Text block
- theatrical poster
- Directed by: Jacques Perrin Jacques Cluzaud Michel Debats
- Written by: Jean Dorst Jacques Perrin
- Produced by: Christophe Barratier Jacques Perrin
- Narrated by: Jacques Perrin Philippe Labro
- Music by: Bruno Coulais
- Distributed by: BAC Films (France) Lucky Red (Italy) Kinowelt Filmverleih (Germany) Ascot Elite Entertainment Group (Switzerland)
- Release date: 12 December 2001 (France);
- Running time: 97 minutes
- Countries: France Italy Germany Switzerland
- Languages: English French
- Budget: $23.6 million
- Box office: $52.8 million

= Winged Migration =

2001 documentary film by Jacques Cluzaud, Michel Debats and Jacques Perrin

Winged Migration (Le Peuple Migrateur, also known as The Travelling Birds in some UK releases, or The Travelling Birds: An Adventure in Flight in Australia) is a 2001 documentary film directed by Jacques Cluzaud, Michel Debats and Jacques Perrin, who was also one of the writers and narrators, showcasing the immense journeys routinely made by birds during their migration.

The film is dedicated to the French ornithologist Jean Dorst.

== Plot ==
The film takes the viewer on a journey alongside many species of birds from the Old and New World.

It begins in Europe, following the end of winter on a riverbank, where European robins, cuckoos and kingfishers feed on the bounty of spring. A flock of greylag geese soon land and depart when a boy scares them off; one of the geese gets tangled in a net, but the boy manages to release it and it reunites with its flock as night falls.

After a flight where a Mallard briefly joins the flock of geese, the film shifts to showcase two other species, common cranes, seen arriving at a farm and accidentally spooked by an old woman, and white storks, which arrive to breed on the roofs of buildings. Barnacle geese are then followed on a flight across shorelines while whooper swans fly across Asia towards Japan. The film also showcases a group of Japanese cranes dancing in a mating ritual and a flock of Bar-headed geese escaping an avalanche in the Himalayas.

In North America, in the Grand Canyon, a bald eagle sees a flock of Canada geese fly north, with the flock landing to take a rest but soon spooked by a herd of wild horses, accidentally causing one to get lost. Clark's grebes run in the water in synchrony to court before a group of American white pelicans arrive. Sandhill cranes arrive at a lake to spend the night before making their final flight north.

Stored data
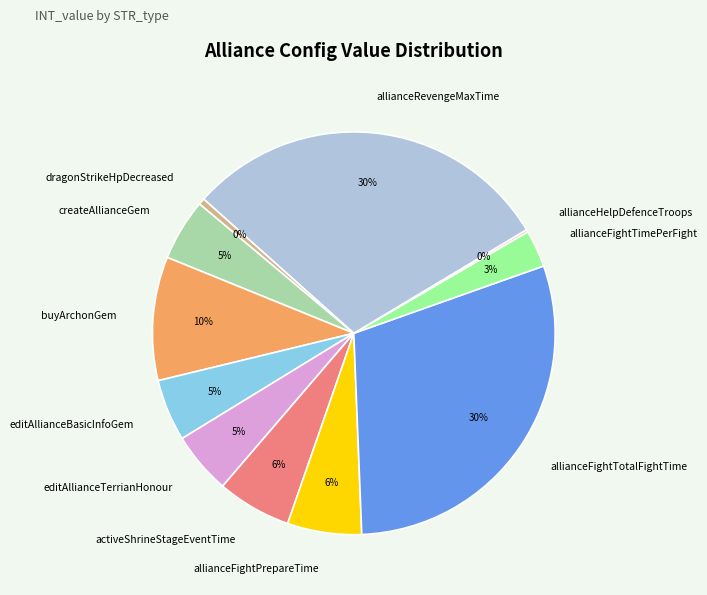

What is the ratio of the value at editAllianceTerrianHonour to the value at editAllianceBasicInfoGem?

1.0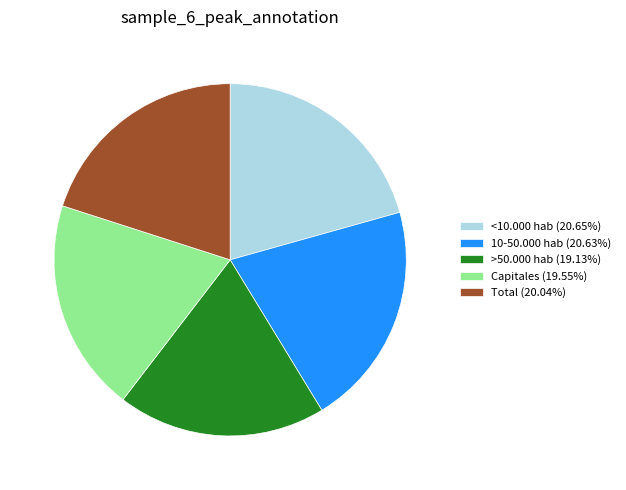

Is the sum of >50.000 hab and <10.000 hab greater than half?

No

Problem statement
In the Winged Migration article, to whom is the film dedicated? The lines above were drawn from a separate source.

Result of this task
The French ornithologist Jean Dorst.